We wanna get more efficient with our AI than a mere autocomplete-function. It needs to sources the user’s business context and language style from their About page and, as soon as our user types the first word in the input field, a range of matching suggestions will drop, always accordingly to it’s individual context.

At the same time it’s important to train the AI to pay attention to our company guidelines:

In the next step me and my PM were responsible for giving GPT-4 specific system and user prompts. We changed the settings crazily often to experiment with the tone and let run through different company-websites.
All subject line results got collected in a spread-sheet and we subjectively evaluated the quality of their naturalness and if it hit our tone. 

A challenge is that the crawling of the users About page takes up to 40 sec, how do we make this long loading time more pleasant? In the prototyping phase I’m gonna ideate moving progress indicators, like engaging marquees, skeletons and motion designs for that.

Now I will evaluate our UX persona needs to create this experience as valuable as possible. Our core users are time sensitive with average technical proficiency, also mainly from the DACH region with a strong value towards GDPR so I expect a certain mistrust towards the US-based OpenAI.
Now we have to overcome the challenges of a longer loading-time, presenting the AI’s value at the same time as the declaration of consent and query the user’s URL.

To help validating the core concept of our feature, me and my project manager defined what the non-negotiables would be.
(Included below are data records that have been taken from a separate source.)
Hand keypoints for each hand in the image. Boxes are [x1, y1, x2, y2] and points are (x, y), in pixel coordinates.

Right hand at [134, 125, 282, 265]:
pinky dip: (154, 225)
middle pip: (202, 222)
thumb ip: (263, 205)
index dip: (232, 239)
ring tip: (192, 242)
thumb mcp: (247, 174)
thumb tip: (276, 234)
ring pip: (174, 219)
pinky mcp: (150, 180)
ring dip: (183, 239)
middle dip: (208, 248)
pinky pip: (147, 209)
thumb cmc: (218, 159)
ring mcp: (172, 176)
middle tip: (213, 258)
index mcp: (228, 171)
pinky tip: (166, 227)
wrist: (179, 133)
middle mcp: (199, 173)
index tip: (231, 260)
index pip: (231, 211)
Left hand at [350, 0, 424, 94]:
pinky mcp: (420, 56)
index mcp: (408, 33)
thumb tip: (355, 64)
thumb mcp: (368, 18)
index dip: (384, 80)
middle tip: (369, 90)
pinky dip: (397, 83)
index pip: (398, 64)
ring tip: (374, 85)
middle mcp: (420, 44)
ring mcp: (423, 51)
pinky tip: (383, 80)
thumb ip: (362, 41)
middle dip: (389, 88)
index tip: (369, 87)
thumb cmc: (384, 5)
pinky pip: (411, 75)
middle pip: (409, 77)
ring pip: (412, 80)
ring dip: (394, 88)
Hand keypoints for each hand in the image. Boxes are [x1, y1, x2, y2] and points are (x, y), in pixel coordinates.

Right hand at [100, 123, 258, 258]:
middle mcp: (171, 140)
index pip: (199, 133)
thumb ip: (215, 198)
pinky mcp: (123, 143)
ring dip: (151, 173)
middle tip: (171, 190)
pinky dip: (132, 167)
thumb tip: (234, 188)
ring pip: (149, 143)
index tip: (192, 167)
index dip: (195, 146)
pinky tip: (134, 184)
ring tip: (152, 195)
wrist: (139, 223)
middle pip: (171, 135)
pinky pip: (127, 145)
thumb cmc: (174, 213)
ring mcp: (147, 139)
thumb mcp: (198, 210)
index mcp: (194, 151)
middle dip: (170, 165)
Based on that I will start into the ideation phase, building the first simplest version, that we can iterate quickly on.

I started off creating static wireframes in UXPin, from Low to Mid-Fi, that help me ideate concepts and propose the MVO to my team in a visualized form. The AI gets triggered as soon our user starts to type into the subject line input field and is gonna auto-complete the text based on his website information. To be able to source his webpage, we have to prompt the gatekeeper, the declaration of consent. If accepted, the AI gets going; first to crawl his webpage and, based on that, in the second step to blurt out meaningful subject line suggestions. The user picks one, re-does the process or leaves the feature and types his own.
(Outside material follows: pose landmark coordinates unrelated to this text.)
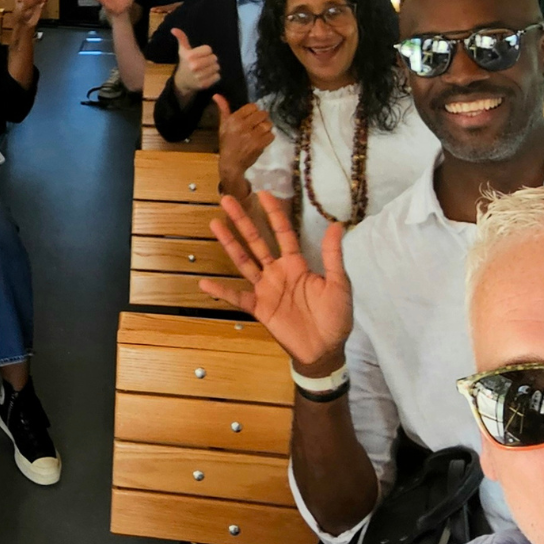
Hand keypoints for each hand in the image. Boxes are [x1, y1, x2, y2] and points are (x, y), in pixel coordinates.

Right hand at [170, 27, 220, 94]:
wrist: (182, 82)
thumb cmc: (185, 63)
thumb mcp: (183, 51)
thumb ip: (181, 39)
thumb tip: (174, 29)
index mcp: (189, 56)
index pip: (209, 49)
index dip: (205, 52)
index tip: (199, 55)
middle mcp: (194, 66)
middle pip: (214, 58)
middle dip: (210, 60)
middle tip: (204, 63)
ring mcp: (199, 76)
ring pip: (217, 67)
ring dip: (213, 68)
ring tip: (205, 69)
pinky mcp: (204, 84)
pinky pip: (217, 76)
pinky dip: (214, 76)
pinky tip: (207, 76)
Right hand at [203, 192, 352, 371]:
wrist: (325, 349)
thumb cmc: (336, 317)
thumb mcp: (339, 284)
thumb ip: (333, 256)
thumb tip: (336, 225)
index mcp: (296, 264)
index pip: (282, 233)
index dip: (273, 214)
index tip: (264, 193)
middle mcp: (277, 272)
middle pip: (256, 241)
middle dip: (242, 221)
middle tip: (227, 200)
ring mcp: (265, 289)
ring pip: (243, 261)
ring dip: (229, 244)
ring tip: (214, 224)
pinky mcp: (259, 308)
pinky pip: (237, 297)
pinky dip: (221, 291)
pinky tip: (204, 283)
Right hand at [213, 95, 273, 193]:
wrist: (231, 163)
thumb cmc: (227, 143)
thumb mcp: (223, 126)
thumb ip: (223, 109)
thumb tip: (216, 95)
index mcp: (234, 120)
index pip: (252, 106)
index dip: (254, 111)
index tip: (251, 117)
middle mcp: (243, 126)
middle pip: (262, 114)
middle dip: (261, 118)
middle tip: (257, 124)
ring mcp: (252, 136)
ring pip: (268, 124)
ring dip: (266, 128)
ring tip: (260, 132)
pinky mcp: (260, 145)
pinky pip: (271, 135)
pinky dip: (268, 137)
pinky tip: (262, 139)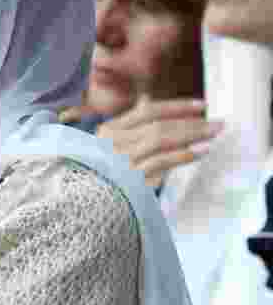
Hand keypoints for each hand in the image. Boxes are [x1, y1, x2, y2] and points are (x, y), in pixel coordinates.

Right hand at [67, 95, 222, 186]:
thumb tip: (147, 99)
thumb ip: (129, 125)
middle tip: (218, 123)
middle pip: (157, 124)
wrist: (86, 205)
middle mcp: (113, 141)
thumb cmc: (101, 173)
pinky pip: (160, 161)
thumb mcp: (109, 145)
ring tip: (213, 135)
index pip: (147, 111)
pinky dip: (181, 155)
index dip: (176, 106)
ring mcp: (120, 159)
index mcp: (109, 130)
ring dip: (190, 134)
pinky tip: (199, 152)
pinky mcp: (129, 177)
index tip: (202, 105)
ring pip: (160, 138)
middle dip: (191, 122)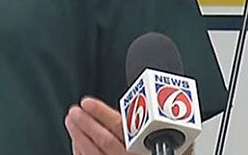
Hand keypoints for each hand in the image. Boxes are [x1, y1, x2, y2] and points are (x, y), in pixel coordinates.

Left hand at [65, 97, 195, 154]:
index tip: (87, 102)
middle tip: (74, 111)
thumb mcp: (175, 139)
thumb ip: (164, 122)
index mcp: (149, 148)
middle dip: (87, 125)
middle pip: (106, 142)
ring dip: (80, 138)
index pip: (122, 129)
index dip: (102, 114)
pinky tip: (77, 143)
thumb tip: (154, 98)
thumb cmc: (171, 151)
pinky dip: (82, 153)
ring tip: (72, 121)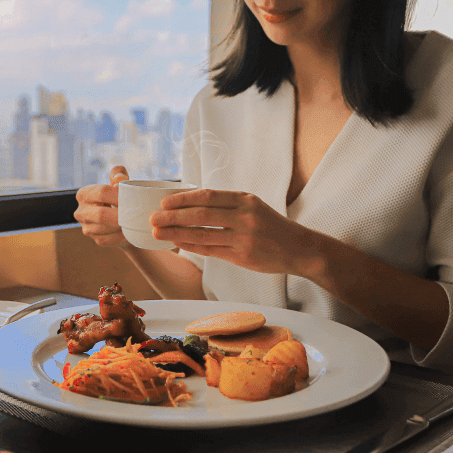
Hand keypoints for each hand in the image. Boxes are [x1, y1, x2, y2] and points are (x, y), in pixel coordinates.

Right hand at [74, 166, 130, 247]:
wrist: (120, 218)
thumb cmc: (118, 197)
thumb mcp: (118, 183)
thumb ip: (118, 175)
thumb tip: (120, 177)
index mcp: (83, 194)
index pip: (101, 193)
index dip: (118, 195)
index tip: (133, 198)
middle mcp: (80, 212)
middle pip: (101, 214)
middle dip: (120, 214)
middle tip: (136, 213)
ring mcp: (86, 227)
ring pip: (104, 228)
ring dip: (121, 226)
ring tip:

As an add-on, I would like to give users the option to adjust the language style themselves using a small dropdown, but as this is not part of the MVO this idea gets saved for future iterations.

One of our core styles is, that we use animals to describe certain functions
of our tool; for example the storck that stands for delivery or the armadillo that stands for data protection. For our AI, instead of using the overused robot I decided with my product and design team to implement a rabbit.

Celts also revered the rabbit, believing it possessed magical and mystical properties, often associated with lunar deities and the concept of transformation. In Native American folklore, the rabbit appears as a clever and cunning trickster figure, symbolizing intelligence and resourcefulness.
To signify future AI functions in our tool I thought a rabbit that peeks out of it’s magic hat would be perfect, both as AI icon as well as illustration and motion design to make the loading times more fun.
I wanted a little pun to the math-lady meme with the calculating rabbit while the AI is generating.

After a couple of iterations, closing every gap that affected other parts of our tool, like creating a little command centre in the user’s account settings for giving them better control over when AI functions should intervene or not, and various team presentations, it was time handing off the final prototype to our developers. The project manager of my team is responsible for the written documentation of the prototype with all edge cases.
In addition, the token sheet is created and all texts contained in the concept are transferred to a Google Sheet and the translations are added there.

After developing a first proof of concept that got thoroughly UX tested, the feature got released January 2025 and well-adapted by our users with a current adoption rate of 8% (April 2025).